Exercise tasks ▸
A - In the voting passage below, what does the writer say the number of bits is a property of?
B - Please say whether each statement agrees with the voting passage below, answering yes or no and quoting the deciding words: (i) The writer assumes a vote must be cast. (ii) The writer sees some sense in voting for Z. (iii) The terms for the probability of X when the writer doesn't vote cancel out.
C - Write the next part of the voting passage below, picking up after its final sentence.

Passage shown ▸
--- START ---
I suppose it would be something like the probability of a change times the magnitude of the change times the number of bits of control you have over the direction.

Number of bits is a property of the choice, not a property of the chosen option. So it is the same for both candidates. Probability of change is what precisely? Some change is pretty certain. The most charitable and still reasonably literal interpretation is to take the probability distribution for each magnitude of change and integrate over, which means that you suggest to vote for the candidate whose victory causes higher expected change. It may be sensible (if you are actually trying to maximise change), but I don't see what it has to do with your influence.

If, on the other hand, by "probability of change" you mean "probability of victory of that candidate", it makes more sense. But it's still imperfect.

Compare with utilitarian answer: Suppose U(third party candidate X wins) > U(lizard Y wins) > U(lizard Z wins). Then I am deciding between voting for X or Y (there is clearly no sense in voting for Z and let's assume I must vote). We compare

  1. U(X) p(X | I vote for X) + U(Y) p(Y | vote for X) + U(Z) p(Z | vote for X) to
  2. U(X) p(X | vote for Y) + U(Y) p(Y | vote for Y) + U(Z) p(Z | vote for Y)

p(X | vote for X) is equal to p(X | I don't vote) + p(X has exactly as many votes as Y and more votes than Z | I don't vote) + p(X has exactly as many votes as Z and more votes than Y | I don't vote). Similarly, p(X | vote for Y) is equal to p(X | I don't vote) - p(X has one more vote than Y and more votes than Z | I don't vote) - p(X has one more vote than Z and more votes than Y | I don't vote). The p(X | don't vote) cancel out (similarly for Y and Z) and we are left to estimate the probability that my vote is the decisive one.
--- END ---
Available data ▸
--- START ---
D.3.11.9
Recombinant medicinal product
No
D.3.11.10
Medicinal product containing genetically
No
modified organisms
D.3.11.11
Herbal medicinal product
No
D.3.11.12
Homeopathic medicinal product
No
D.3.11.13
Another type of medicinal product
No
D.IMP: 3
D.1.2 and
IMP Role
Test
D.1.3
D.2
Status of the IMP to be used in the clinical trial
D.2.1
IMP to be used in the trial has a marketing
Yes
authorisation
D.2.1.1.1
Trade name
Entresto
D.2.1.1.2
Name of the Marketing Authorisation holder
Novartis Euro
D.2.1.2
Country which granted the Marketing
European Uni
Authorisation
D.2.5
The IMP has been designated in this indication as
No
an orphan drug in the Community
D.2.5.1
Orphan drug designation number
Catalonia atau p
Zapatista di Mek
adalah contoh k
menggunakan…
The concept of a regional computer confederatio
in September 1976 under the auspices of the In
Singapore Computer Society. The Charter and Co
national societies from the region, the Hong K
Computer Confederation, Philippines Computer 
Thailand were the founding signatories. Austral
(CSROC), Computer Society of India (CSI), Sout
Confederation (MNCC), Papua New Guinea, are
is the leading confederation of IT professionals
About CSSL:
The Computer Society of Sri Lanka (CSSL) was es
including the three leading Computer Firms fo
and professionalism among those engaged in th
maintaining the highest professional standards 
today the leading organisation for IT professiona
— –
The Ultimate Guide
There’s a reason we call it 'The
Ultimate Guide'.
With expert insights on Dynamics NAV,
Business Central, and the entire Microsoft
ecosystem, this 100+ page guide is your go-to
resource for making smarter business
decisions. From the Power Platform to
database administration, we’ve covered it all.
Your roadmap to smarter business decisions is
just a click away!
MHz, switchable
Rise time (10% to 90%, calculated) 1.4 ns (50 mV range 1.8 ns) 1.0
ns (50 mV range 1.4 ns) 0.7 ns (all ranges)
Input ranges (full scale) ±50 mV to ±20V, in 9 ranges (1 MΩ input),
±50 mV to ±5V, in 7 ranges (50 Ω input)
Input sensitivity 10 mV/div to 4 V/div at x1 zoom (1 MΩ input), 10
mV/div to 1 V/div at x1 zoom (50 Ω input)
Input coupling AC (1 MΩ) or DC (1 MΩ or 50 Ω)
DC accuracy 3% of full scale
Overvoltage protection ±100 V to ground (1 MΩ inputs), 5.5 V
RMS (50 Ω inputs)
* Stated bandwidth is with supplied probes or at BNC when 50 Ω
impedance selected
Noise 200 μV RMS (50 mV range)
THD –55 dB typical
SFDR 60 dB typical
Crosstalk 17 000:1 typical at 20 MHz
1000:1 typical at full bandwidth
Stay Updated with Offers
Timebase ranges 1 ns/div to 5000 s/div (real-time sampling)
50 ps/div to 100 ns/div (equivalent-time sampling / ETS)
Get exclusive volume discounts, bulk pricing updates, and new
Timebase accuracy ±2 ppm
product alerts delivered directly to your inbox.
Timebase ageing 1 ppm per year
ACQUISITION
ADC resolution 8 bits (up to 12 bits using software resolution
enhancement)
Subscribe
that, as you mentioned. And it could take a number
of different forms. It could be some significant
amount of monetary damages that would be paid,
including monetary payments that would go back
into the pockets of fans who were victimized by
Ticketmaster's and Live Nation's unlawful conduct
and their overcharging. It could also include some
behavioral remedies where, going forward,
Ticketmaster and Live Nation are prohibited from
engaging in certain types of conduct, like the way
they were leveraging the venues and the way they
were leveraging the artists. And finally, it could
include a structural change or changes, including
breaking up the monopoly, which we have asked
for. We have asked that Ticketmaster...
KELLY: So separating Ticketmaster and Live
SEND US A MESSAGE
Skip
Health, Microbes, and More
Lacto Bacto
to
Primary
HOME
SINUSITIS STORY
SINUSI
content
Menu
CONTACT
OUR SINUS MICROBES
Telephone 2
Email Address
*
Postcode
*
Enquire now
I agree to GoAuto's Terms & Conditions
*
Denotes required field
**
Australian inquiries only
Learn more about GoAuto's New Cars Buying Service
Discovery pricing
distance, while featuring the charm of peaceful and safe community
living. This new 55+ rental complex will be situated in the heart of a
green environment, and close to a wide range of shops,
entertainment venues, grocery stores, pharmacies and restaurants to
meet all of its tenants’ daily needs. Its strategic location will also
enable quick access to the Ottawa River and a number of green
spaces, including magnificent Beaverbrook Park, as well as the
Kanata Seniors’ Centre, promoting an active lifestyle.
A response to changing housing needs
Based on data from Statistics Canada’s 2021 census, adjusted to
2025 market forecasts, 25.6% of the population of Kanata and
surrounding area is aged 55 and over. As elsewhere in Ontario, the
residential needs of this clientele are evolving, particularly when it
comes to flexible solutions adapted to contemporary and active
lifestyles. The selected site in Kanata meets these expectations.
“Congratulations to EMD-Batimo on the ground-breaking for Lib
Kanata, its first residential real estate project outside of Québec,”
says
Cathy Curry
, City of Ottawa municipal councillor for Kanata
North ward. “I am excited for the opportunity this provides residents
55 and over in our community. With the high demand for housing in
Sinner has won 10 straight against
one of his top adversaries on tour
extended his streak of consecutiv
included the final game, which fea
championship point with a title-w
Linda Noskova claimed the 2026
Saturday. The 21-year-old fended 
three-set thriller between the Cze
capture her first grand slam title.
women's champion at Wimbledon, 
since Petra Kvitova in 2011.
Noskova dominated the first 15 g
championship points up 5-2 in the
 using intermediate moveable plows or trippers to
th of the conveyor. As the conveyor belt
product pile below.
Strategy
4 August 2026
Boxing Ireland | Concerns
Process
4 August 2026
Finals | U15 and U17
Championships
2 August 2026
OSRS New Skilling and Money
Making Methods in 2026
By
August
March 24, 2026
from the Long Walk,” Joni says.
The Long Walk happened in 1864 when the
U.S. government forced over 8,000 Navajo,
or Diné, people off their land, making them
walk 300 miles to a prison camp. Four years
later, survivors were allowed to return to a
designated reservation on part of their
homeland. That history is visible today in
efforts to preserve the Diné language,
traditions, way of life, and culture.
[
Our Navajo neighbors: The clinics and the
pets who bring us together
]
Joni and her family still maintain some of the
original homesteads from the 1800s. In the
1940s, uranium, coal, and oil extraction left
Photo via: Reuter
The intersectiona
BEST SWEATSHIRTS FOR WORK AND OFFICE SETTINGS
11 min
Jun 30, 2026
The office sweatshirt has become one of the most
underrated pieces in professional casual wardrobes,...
--- END ---
Responses to the exercise ▸
A - It is a property of the choice, not of the chosen option.

B -
(i) Yes: "let's assume I must vote"
(ii) No: "there is clearly no sense in voting for Z"
(iii) Yes: "The p(X | don't vote) cancel out"

C -
To find out this probability we must have a distribution over exact vote counts, not only over winning candidates. It is not clear that p(draw between X and some other candidate) is proportional to p(X wins).

comment by DanielLC · 2011-12-15T02:44:50.557Z · score: 1 (1 votes) · LW · GW

The most charitable and still reasonably literal interpretation is to take the probability distribution for each magnitude of change and integrate over

Basically.

which means that you suggest to vote for the candidate whose victory causes higher expected change.

No. It's which vote has the highest expected change. Some of the expected change comes from the candidate winning. Some comes from secondary effects, such as changing the party platform.

comment by Oscar_Cunningham · 2011-12-12T20:44:19.666Z · score: 0 (0 votes) · LW · GW

Here seems a good place to start. Essentially, if you live in a large country, and the split of support is not extremely close to 50/50 then your vote has an exponentially small chance of determining the winner. Thus the signalling effect of voting third party is probably much bigger.

comment by Gust · 2011-12-13T04:02:02.049Z · score: 1 (1 votes) · LW · GW

Bringing some empirical input from a little different presidential electoral system.

Here in Brazil the system for presidential elections has two turns. All candidates run for the first turn. If someone has >50% votes, that candidate wins. If none has it, the two with most votes run for the second turn, when the most voted wins.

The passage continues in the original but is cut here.